Talvez por que tenhamos saído de um ano muito adverso, que ofereceu tão poucos motivos de satisfação, este começo de 2021 parece mais promissor. Dois acontecimentos nos deram essa esperança. O primeiro foi a conduta da Anvisa ao julgar o uso emergencial das vacinas CoronaVac, do instituto chinês Sinovac, em parceria com o Butantan, e Oxford/AstraZeneca, com a Fiocruz.
Quando se soube que diretores da agência reguladora que aprovariam o uso ou não das vacinas tinham sido nomeados pelo presidente da República, muitos acharam que o resultado seria o óbvio: eles não teriam coragem de aprovar a CoronaVac. Imagina se iriam contra a vontade do negacionista Bolsonaro, que sempre desprezou publicamente a “vacina chinesa de João Doria”? Como desobedecer quem prometera que o país não seria “cobaia”?
Pois bem, demonstrando uma coragem cívica rara nestes tempos, eles aprovaram por unanimidade a aplicação emergencial da Coronavac e da Oxford/AstraZeneca, justificando seus votos com critérios científicos. Defenderam ainda a vacinação em massa e o distanciamento social, afirmando que não há tratamento terapêutico para a doença, contrariando Bolsonaro e o ministro Pazuello, que “receitam” a tristemente famosa hidroxicloroquina.

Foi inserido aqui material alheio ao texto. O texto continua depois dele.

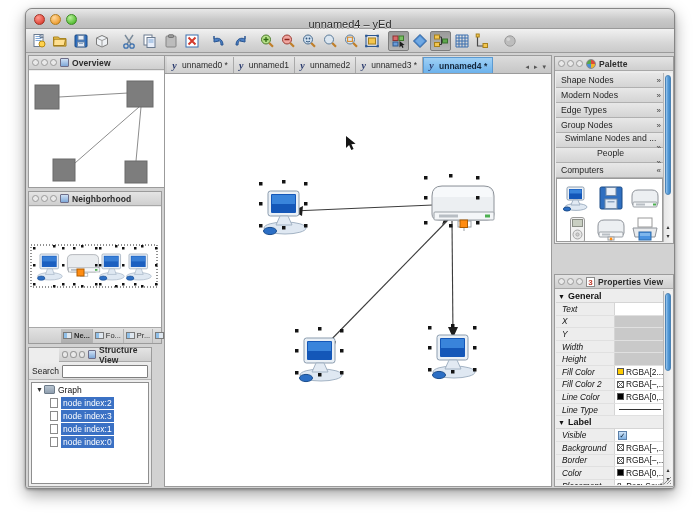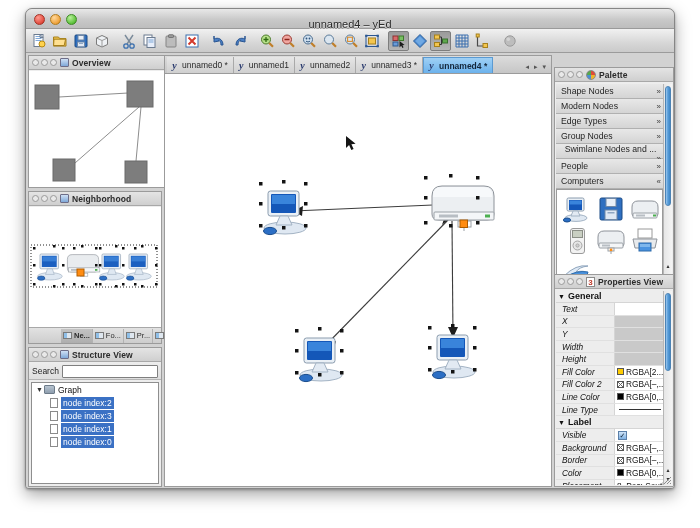"Palette" #palette { height: 216px -> 188px; top: 12px -> 1px }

“Merecíamos um domingo assim”, escreveu a sábia e lúcida Margareth Dalcolmo diante das manifestações de euforia. Mas ela mesma não deixa esquecer que, ante a tragédia de Manaus, trata-se do “o avesso do épico”. Na terra que é o pulmão do mundo, idosos, bebês, pacientes estão morrendo asfixiados.
E ninguém sabia? De acordo com a Advocacia-Geral da União, o Ministério da Saúde teve conhecimento da escassez no estoque de oxigênio no estado no dia 8 de janeiro. O ministro Pazuello esteve em Manaus na época e alegou que fez “tudo o que tinha que fazer”. E atribuiu o agravamento da crise à umidade do ar.
No mais, ele diz que a culpa é da imprensa.